PARTS OF THE EXERCISE –
**1.** Transcribe the part of the vigil article that opens with the words containing "Portland faith leaders" and closes with "associated with joy.".
**2.** According to the vigil article, where did participants gather before walking to the ICE facility?
**3.** Continue the article on the Portland Blue Christmas vigil from where it stops.

PROVIDED TEXT –
══════

Portland faith leaders hold Blue Christmas vigil outside ICE facility

Bundled in a warm jacket and gloves, a laminated paper sign hanging from his neck, Al Nodarse stood among a sea of faith leaders and congregants outside the U.S. Immigration and Customs Enforcement facility in the South Waterfront holding a small battery-powered candle. The sign bore the name of his close friend, Danny Quach, who is currently detained by ICE.

As the holiday season begins, Nodarse — like many gathered — said he has felt the weight of heightened immigration enforcement and the tension surrounding ICE’s presence in Portland. Monday’s vigil took the form of a Blue Christmas service, a tradition meant to offer space for grief and heaviness during a time typically associated with joy.

Clergy members and community participants walked from Elizabeth Caruthers Park to the Portland ICE facility as part of the vigil.Chiara Profenna

“Blue Christmas allows us to hold space in the holiday season for grief and lament and anxiety and fear,” said the Rev. Heather Hellman, pastor at Multnomah Presbyterian Church in Southwest Portland. “That tradition just seemed to fit well for the atmosphere of protest of what is happening with ICE right now and the trauma that Portland is experiencing.”

More than 75 faith leaders and congregation members gathered to participate in the service, meeting at Elizabeth Caruthers Park before walking to the ICE facility together. In the alleyway between the ICE facility and storage center next door, organizers held a short service consisting of prayers, carols and scripture readings.

══════

DATASET EXCERPTS –
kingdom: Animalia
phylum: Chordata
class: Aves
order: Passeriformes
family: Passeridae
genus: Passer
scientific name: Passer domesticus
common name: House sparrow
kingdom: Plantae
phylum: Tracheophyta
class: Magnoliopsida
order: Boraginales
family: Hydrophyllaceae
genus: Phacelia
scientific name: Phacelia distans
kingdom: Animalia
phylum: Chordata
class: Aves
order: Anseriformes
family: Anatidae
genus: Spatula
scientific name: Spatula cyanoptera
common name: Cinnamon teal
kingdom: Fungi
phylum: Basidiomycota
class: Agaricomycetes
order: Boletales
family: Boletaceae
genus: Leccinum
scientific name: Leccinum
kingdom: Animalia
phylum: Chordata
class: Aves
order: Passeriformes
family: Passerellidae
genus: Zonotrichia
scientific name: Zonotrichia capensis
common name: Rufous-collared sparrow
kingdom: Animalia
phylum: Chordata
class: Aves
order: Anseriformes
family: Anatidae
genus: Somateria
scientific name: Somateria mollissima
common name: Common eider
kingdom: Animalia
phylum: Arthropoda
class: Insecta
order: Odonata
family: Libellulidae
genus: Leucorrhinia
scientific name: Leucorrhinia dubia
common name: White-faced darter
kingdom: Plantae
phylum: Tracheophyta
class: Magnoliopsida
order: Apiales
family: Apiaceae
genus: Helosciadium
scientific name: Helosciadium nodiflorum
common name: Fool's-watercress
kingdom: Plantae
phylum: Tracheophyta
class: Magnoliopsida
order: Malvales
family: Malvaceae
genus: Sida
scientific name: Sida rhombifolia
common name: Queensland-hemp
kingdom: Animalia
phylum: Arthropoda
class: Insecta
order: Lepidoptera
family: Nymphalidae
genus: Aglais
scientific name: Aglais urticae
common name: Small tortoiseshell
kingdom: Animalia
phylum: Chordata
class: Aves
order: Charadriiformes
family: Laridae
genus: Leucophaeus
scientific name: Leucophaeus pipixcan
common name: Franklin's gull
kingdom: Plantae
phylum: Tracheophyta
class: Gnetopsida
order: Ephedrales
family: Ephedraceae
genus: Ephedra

══════

WRITTEN RESPONSES –
**1.**
Portland faith leaders hold Blue Christmas vigil outside ICE facility

Bundled in a warm jacket and gloves, a laminated paper sign hanging from his neck, Al Nodarse stood among a sea of faith leaders and congregants outside the U.S. Immigration and Customs Enforcement facility in the South Waterfront holding a small battery-powered candle. The sign bore the name of his close friend, Danny Quach, who is currently detained by ICE.

As the holiday season begins, Nodarse — like many gathered — said he has felt the weight of heightened immigration enforcement and the tension surrounding ICE’s presence in Portland. Monday’s vigil took the form of a Blue Christmas service, a tradition meant to offer space for grief and heaviness during a time typically associated with joy.

**2.** They gathered at Elizabeth Caruthers Park.

**3.**
Blue Christmas Vigil
Attendees lift their candles overhead while singing “Silent Night.”Chiara Profenna

“I think a lot of the folks that are being detained — I can speak for the Latino community — most of them are people of faith,” Nodarse said. “We want them to know that they are being heard, that we are thinking about them, that we are praying for them.”

The service was organized by local Presbyterian pastors with the help of Together Lab, an interfaith organization focused on building community, and local Quakers, who acted as peacekeepers during the event.

“We’re really just trying to be a presence of peace and compassion and comfort,” Hellman said about the interfaith group. “We’re not preaching … it’s about recognizing how we’re all feeling in this moment.”

Organizers hoped the event would show congregants it’s OK to be near the ICE facility, to stand alongside protestors and bear witness. For many of the vigil attendees, like Christy Thomas, the service was their first time at the facility during active protesting.

Blue Christmas Vigil
Messages of support for detained immigrants are displayed on signs carried by vigil attendees.Chiara Profenna

Thomas, a member of Village Grace Church in Southwest Portland, described the vigil as beautiful and peaceful, adding that it felt safe to stand witness among the congregants.

“There’s a lot of heaviness in the world right now,” Thomas said. “It feels like this is one small way to kind of have some hope and light in the midst of darkness, to remind people that they aren’t alone — there are a lot of us in the faith community that stand with them.”

For attendees and organizers, the Blue Christmas theme felt like a fitting way to acknowledge the many kinds of suffering present in the community.

“There are people that are hurting right now,” said the Rev. Joshua Dunham, ​​pastor at Covenant Presbyterian Church in Gresham. “Be they people who have lost loved ones, people who are houseless, people that have really tough family situations. Coming into this new era, we’re talking about people who are being targeted because they’re LGBTQ. We’re talking about people who are being targeted because they’re immigrants.”

Being people of faith, Dunham said, includes standing up for others when they can’t stand up for themselves.

“This is the craziest thing to me in the world: there are people who are scared to come to church because they’re being targeted by other people that profess to be Christian,” Dunham said. “That just doesn’t make any sense to me.”